Adopting to Customer Demand:  In Lean, you need to talk a lot about meeting customer demand. The conversation turns to cycle time. What does customer actually want? Following the needs of the customer and testing ideas are the bread and butter of Lean Startups. The pace required for creative development seems to be reaching new heights all the time and emerging technology push this trend forward. The key point is that the pull system extends outside the organization with the customer as the ultimate destination of the value stream. But, what does a pull signal from a customer look like and how do you respond to it? This is a matter of engagement. So, you must constantly seek feedback when developing the product. This 5 step process that any business might find useful,
   1. Emphasize: Get to know your customer through direct interaction so that to understand the customer needs and experiences.
   2. Define: Define the problem of your customer is experiencing that your product could solve or define the unfulfilled need of your product could provide.
   3. Ideate: Explore a wide range of possible product ideas based on what you have learned about your customer. Get a wide range of insight and input from the team.
  4. Prototype: Select one idea from the previous step and turn it into a working prototype. It can be a physical activity or object that the customer can interact with the real world.
  5. Test: Evaluate your assumptions about the customer needs and wants by giving them a chance to interact with a prototype. You can continue development along the current course or change the idea depending on the results of customer interaction.

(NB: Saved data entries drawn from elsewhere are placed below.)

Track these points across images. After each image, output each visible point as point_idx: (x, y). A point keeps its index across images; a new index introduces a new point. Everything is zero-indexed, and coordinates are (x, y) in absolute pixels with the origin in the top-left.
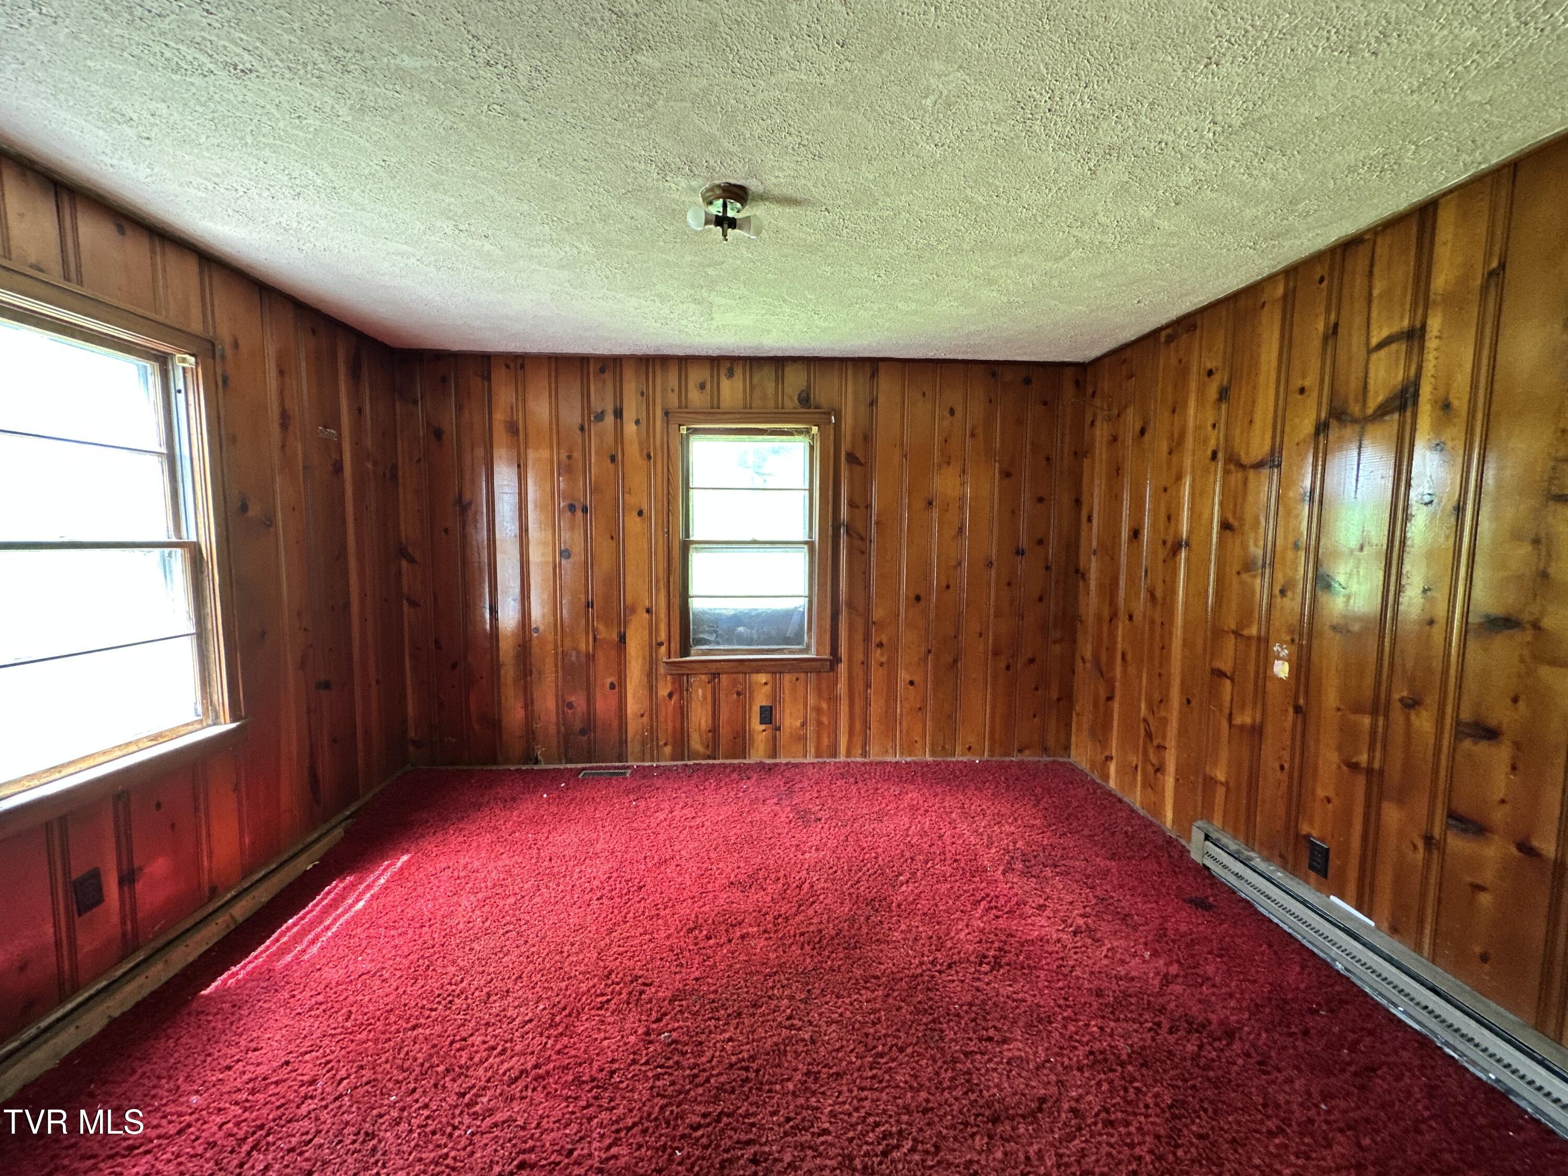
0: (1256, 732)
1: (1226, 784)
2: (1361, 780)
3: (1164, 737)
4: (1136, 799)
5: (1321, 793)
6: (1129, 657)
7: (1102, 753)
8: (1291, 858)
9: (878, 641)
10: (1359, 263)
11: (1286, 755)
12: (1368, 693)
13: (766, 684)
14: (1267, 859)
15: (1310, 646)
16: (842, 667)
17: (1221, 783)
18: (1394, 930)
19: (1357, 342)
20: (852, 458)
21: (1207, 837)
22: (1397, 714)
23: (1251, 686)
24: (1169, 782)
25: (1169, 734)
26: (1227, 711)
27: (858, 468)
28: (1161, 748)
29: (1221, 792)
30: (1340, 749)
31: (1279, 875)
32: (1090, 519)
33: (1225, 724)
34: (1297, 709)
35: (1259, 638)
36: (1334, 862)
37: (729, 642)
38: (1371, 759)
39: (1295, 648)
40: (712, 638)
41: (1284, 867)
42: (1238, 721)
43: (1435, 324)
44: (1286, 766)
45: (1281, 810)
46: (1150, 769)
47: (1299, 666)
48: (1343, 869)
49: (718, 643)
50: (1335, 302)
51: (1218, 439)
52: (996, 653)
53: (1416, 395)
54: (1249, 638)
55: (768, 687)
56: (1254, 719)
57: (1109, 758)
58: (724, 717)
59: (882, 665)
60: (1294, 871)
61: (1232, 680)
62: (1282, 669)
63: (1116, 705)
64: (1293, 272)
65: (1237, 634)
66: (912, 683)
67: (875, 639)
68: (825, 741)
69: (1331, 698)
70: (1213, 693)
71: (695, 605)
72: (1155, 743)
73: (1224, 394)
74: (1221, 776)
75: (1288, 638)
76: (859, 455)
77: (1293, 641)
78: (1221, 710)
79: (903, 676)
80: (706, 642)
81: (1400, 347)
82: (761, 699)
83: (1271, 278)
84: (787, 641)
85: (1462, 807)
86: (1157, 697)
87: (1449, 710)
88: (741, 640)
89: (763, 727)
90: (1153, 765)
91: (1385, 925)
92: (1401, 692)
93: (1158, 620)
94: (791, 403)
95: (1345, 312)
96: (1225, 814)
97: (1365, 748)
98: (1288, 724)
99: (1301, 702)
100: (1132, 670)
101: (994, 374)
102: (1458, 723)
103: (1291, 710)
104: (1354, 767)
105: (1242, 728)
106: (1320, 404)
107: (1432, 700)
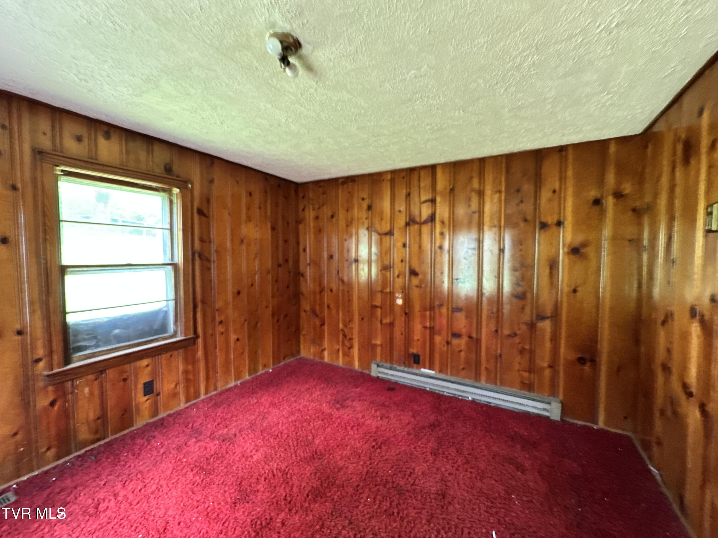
0: (391, 324)
1: (381, 345)
2: (428, 331)
3: (352, 334)
4: (341, 362)
5: (416, 338)
6: (331, 306)
7: (320, 348)
8: (407, 363)
9: (220, 319)
10: (415, 176)
11: (403, 329)
12: (428, 304)
13: (148, 366)
14: (399, 365)
15: (409, 293)
16: (200, 341)
17: (379, 345)
18: (441, 371)
19: (417, 199)
20: (200, 212)
21: (378, 366)
22: (437, 310)
23: (388, 309)
24: (355, 351)
25: (354, 333)
26: (379, 319)
27: (204, 218)
28: (351, 339)
29: (379, 349)
30: (421, 323)
31: (406, 369)
32: (305, 250)
33: (379, 325)
34: (406, 314)
35: (390, 292)
36: (421, 358)
37: (108, 342)
38: (430, 324)
39: (403, 294)
40: (93, 343)
41: (405, 366)
42: (384, 321)
43: (438, 199)
44: (404, 333)
45: (403, 348)
46: (346, 349)
47: (406, 299)
48: (424, 360)
49: (97, 346)
50: (409, 185)
51: (368, 223)
52: (273, 315)
53: (435, 218)
54: (387, 293)
55: (149, 368)
56: (390, 320)
57: (324, 350)
58: (111, 403)
59: (222, 333)
60: (409, 366)
61: (381, 308)
62: (400, 302)
63: (326, 327)
64: (394, 172)
65: (382, 292)
66: (238, 340)
67: (218, 319)
68: (192, 391)
69: (417, 308)
70: (372, 314)
71: (70, 319)
72: (348, 338)
73: (370, 208)
74: (378, 342)
75: (401, 291)
76: (205, 211)
77: (403, 292)
78: (377, 320)
79: (233, 337)
80: (85, 348)
81: (429, 204)
82: (144, 378)
83: (386, 172)
84: (157, 332)
85: (455, 331)
86: (348, 320)
87: (450, 305)
88: (119, 339)
89: (147, 397)
90: (347, 347)
91: (438, 371)
92: (437, 303)
93: (346, 290)
94: (159, 170)
95: (412, 189)
96: (381, 356)
97: (428, 321)
98: (403, 320)
99: (407, 311)
100: (334, 312)
101: (267, 180)
102: (452, 308)
103: (404, 314)
104: (425, 327)
105: (386, 324)
106: (406, 216)
107: (445, 304)
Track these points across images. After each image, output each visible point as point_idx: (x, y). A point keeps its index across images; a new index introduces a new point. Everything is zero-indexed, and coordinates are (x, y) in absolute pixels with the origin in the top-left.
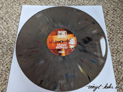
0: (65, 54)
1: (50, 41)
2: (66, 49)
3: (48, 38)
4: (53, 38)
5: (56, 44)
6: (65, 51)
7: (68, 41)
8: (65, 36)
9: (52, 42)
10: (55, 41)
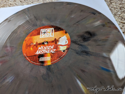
0: (51, 62)
1: (27, 45)
2: (53, 53)
3: (26, 40)
4: (32, 39)
5: (37, 47)
6: (52, 57)
7: (56, 41)
8: (52, 35)
9: (30, 46)
10: (35, 44)
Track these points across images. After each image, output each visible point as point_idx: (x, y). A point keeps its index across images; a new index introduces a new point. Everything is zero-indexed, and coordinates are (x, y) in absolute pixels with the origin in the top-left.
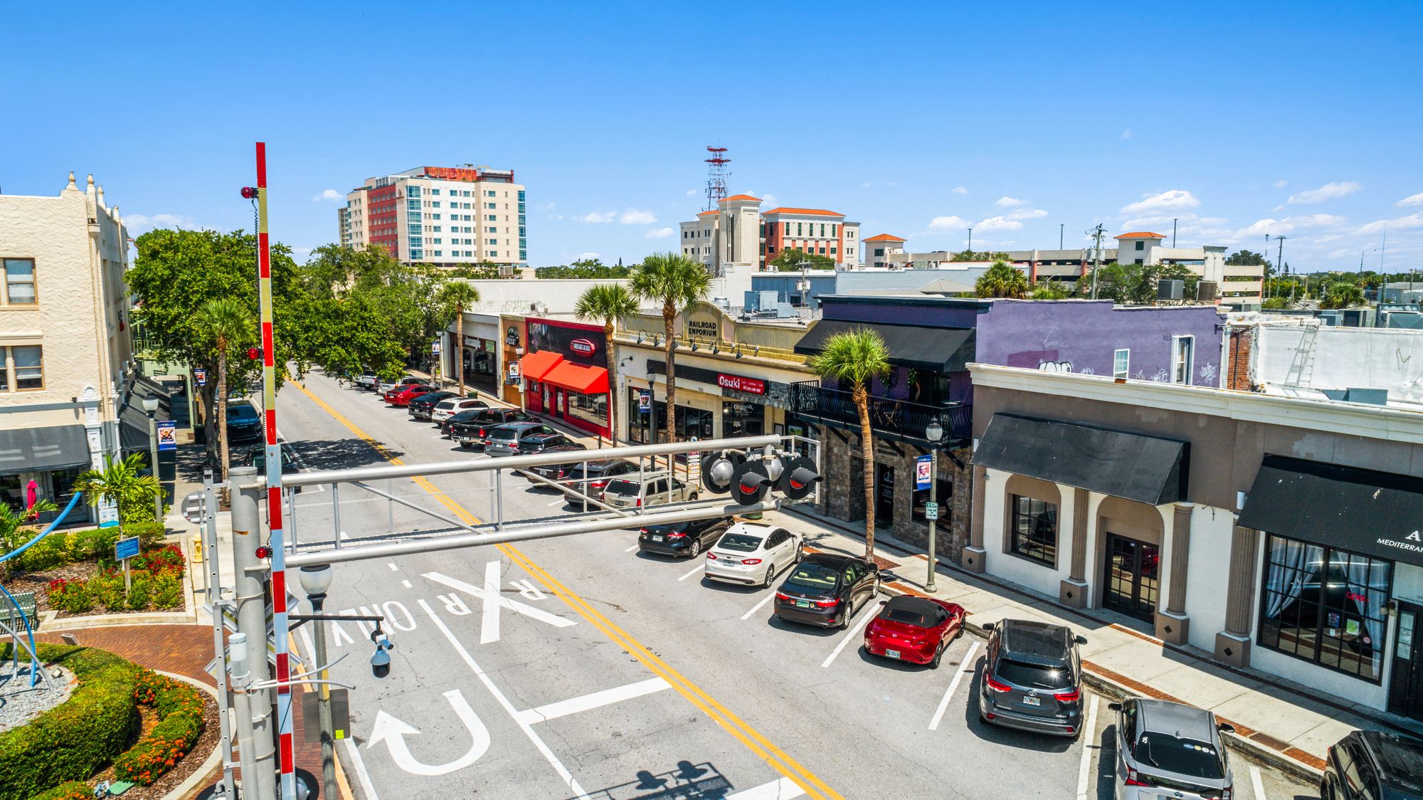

Stakeholder Mapping: Stakeholders are any group or organization or collection of individuals that have an interest in activities of a business or organizations that are affected by the actions. They have interests and concerns relating to the business. There are Internal and External stakeholders. The internal stakeholders are the employees and the owners. The external stakeholders are those who have contact with business but don't actually work in it(ex, customers, suppliers, government, and others). The stakeholder mapping is a visual way of showing in relation to their power and interest.